Task item: Copy the lines of the records word for word, starting at the beginning of the records and ending with the line that contains "(formateurs d’éducateurs PJJ", including both of those lines.

Material to process:
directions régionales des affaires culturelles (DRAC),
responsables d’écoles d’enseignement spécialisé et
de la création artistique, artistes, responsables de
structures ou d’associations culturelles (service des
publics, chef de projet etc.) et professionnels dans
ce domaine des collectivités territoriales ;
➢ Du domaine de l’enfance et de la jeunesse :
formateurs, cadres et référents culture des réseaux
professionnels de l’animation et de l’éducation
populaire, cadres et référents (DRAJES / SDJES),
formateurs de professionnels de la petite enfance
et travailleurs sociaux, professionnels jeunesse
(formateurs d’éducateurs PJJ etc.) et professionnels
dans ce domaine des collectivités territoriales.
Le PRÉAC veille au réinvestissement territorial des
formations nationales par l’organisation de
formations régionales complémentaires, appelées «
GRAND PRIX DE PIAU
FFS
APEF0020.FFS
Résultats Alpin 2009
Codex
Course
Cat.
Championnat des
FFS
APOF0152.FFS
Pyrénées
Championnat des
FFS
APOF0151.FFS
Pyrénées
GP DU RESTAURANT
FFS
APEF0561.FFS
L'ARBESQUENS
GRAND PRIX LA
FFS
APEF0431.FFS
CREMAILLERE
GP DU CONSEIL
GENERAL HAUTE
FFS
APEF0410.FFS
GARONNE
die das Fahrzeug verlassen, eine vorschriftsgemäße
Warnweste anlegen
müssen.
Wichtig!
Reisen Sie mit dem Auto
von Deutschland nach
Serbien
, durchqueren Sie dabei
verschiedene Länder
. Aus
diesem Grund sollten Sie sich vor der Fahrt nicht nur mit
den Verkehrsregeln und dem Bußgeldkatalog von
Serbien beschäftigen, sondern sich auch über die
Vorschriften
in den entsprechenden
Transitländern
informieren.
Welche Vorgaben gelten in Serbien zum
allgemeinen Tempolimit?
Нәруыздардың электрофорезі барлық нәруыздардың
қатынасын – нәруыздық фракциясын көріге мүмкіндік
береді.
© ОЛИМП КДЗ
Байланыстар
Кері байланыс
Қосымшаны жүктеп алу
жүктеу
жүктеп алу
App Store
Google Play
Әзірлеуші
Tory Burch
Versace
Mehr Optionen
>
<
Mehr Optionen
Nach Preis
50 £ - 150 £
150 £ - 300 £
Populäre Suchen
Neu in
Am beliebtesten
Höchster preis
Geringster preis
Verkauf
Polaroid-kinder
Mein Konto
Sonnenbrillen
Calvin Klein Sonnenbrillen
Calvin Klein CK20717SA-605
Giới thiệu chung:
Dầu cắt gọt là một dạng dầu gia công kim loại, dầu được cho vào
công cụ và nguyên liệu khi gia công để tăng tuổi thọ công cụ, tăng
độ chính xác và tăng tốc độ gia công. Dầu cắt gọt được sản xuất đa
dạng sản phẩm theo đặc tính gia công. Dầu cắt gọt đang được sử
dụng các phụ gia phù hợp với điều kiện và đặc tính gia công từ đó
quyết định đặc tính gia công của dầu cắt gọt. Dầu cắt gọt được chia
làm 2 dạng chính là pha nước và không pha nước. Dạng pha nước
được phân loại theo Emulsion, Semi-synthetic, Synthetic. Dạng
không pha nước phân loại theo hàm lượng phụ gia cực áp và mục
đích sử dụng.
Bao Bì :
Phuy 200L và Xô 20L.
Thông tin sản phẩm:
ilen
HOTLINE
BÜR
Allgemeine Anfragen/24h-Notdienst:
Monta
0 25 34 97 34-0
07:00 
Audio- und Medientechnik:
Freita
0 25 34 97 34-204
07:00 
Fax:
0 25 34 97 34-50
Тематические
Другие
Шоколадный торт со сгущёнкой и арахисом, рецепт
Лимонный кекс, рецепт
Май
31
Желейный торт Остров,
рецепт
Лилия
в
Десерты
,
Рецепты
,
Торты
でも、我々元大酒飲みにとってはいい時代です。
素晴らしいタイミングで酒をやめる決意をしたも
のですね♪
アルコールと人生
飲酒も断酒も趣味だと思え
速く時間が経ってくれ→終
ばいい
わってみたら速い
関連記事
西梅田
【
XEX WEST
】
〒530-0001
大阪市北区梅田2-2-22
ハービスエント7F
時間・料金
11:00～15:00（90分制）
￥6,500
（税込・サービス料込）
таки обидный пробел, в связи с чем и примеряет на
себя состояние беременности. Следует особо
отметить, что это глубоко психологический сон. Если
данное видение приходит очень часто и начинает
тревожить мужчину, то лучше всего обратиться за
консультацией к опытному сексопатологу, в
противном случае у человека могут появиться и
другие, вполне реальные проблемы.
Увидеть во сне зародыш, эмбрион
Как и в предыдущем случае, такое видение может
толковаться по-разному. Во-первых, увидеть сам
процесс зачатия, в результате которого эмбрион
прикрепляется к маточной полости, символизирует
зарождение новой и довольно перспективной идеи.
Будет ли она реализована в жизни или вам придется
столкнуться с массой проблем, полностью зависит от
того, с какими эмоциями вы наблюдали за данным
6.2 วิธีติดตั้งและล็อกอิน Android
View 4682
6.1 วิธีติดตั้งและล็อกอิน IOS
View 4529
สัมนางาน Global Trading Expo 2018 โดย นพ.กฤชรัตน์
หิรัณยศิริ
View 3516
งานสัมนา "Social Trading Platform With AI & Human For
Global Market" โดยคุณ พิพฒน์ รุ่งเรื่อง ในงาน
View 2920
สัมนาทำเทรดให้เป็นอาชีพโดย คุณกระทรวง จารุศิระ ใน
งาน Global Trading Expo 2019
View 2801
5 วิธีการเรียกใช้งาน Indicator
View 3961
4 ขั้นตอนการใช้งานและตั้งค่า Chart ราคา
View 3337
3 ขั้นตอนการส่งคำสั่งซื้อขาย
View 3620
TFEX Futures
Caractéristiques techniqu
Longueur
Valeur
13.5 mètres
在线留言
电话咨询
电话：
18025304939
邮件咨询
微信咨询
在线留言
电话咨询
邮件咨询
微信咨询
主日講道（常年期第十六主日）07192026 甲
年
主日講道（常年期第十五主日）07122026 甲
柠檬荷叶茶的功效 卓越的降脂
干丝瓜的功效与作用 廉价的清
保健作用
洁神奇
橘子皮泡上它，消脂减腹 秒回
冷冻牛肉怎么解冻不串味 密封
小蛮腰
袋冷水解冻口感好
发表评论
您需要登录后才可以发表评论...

Expected answer:
directions régionales des affaires culturelles (DRAC),
responsables d’écoles d’enseignement spécialisé et
de la création artistique, artistes, responsables de
structures ou d’associations culturelles (service des
publics, chef de projet etc.) et professionnels dans
ce domaine des collectivités territoriales ;
➢ Du domaine de l’enfance et de la jeunesse :
formateurs, cadres et référents culture des réseaux
professionnels de l’animation et de l’éducation
populaire, cadres et référents (DRAJES / SDJES),
formateurs de professionnels de la petite enfance
et travailleurs sociaux, professionnels jeunesse
(formateurs d’éducateurs PJJ etc.) et professionnels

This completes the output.